So another shocking event happened tonight. The electrician didn't make it out to my store! Oh my God! I can't believe it! I had made plans to meet him at 6pm to show him what needs to be wired up and to set a time to have all the work done. Kevin, from L&L has been very busy with some "emergency" calls recently and I totally understand him not being able to make it tonight, but he should have called. If I had known I would be waiting until 8 for no reason I would have brought out the tools to finish hanging the door and would have brought in all my computer equipment. I decided that in order to make his job easier and to spare me double handling stuff I would leave my computers out in my truck until he saw what needed to be done. Now I have a truck load of computers and no power for another day. If he doesn't call me before the sun comes up tomorrow I am just going to hook everything up and make him move everything around to do his job. I am not going to let my schedule suffer because of slow utility work. I probably should have brought everything in tonight, but I got lazy because it was 8pm. I also had a very interesting set of pictures developed at the mall. I have been carrying around a couple disposable cameras in my truck since my spring break in panama city beach, FL 2 years ago and finally got them developed. What a nice treat on a Monday night. I will scan them into my computer and share them with my buddies and the world asap, but because of the stupid setup I have in my room I can't reach the scanner while sitting down and I don't feel like standing up all freaken night to get these done, so I will do it at my leisure. I also got a chance to try out my dream digital camera, the Cybershot by Sony. What an amazing piece of equipment! It's $500 bucks and requires a $75 memory card but comes with a $50 rebate. I have been all about buying a handgun which costs almost a grand and now have handled the $500 dollar camera that makes me drool. This vexes me... I'm vexed. I better sell a lot of phones. I be a simple pirate with sophisticated tastes. Yargh!

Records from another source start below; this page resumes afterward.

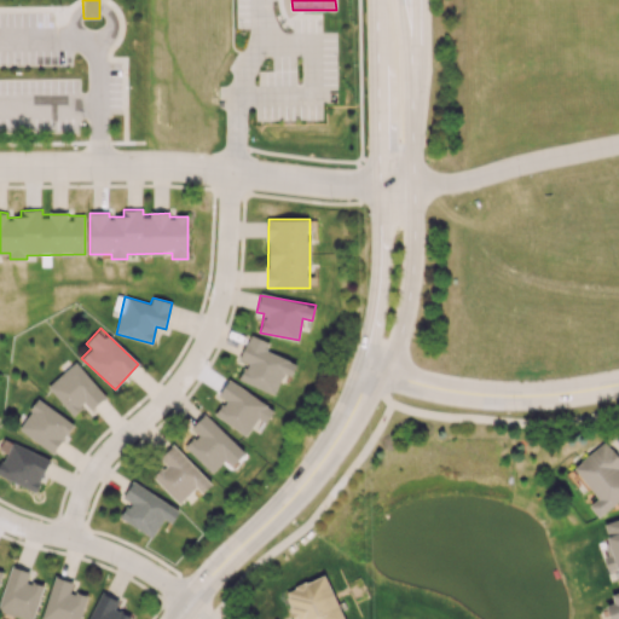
[(238,379),(273,395),(281,380),(288,382),(296,364),(266,350),(270,342),(250,334),(239,359),(247,363),(238,379)]
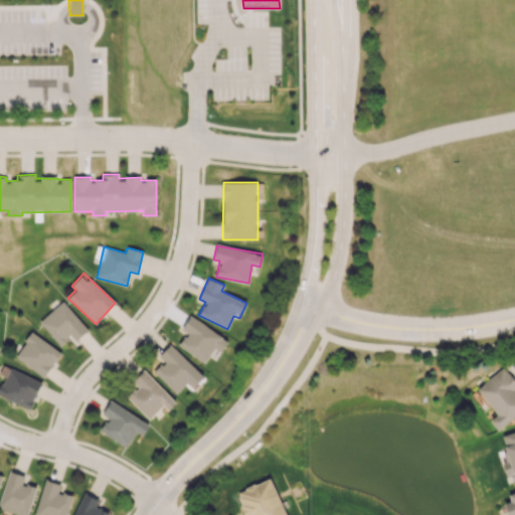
[(61,345),(71,336),(75,341),(89,329),(61,301),(39,322),(61,345)]
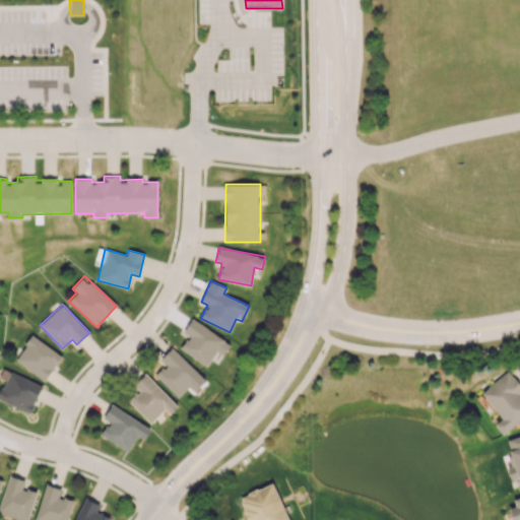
[(222,355),(231,344),(192,318),(183,331),(189,335),(181,348),(206,366),(216,350),(222,355)]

OK, that just reminded me. I am going to have to start giving credit where credit is due. A lot of my favorite lines have originated with my friends. My friends read what I write, so it's time I backtrack and give some Works Cited:

Puss in Boots, "I be a simple pirate with sophisticated tastes", If this is wrong than I don't want to be right ---- Pete aka The Boston Strangler aka Bearfucker.

I am having trouble remembering what I wrote that needs to be cited, but I will start giving background on the inside jokes that I bring up so that everyone gets their 15minutes of fame in my stupid blog.

Well, I have a lot of pics to scan and things to do, so I'm going to end this post here. Tomorrow I am going to have training vol. 2 with my employees and get the store 95% completed. Hopefully I'll be more motivated to write tomorrow.

oh, and I've been getting spelling complaints from people, so I'm going to actually spell check my posts now. Tonight it's not loading up for whatever reason, so you have to suffer through one more post with awful spelling, but from now on I will try and write like I actually graduated from middle school English.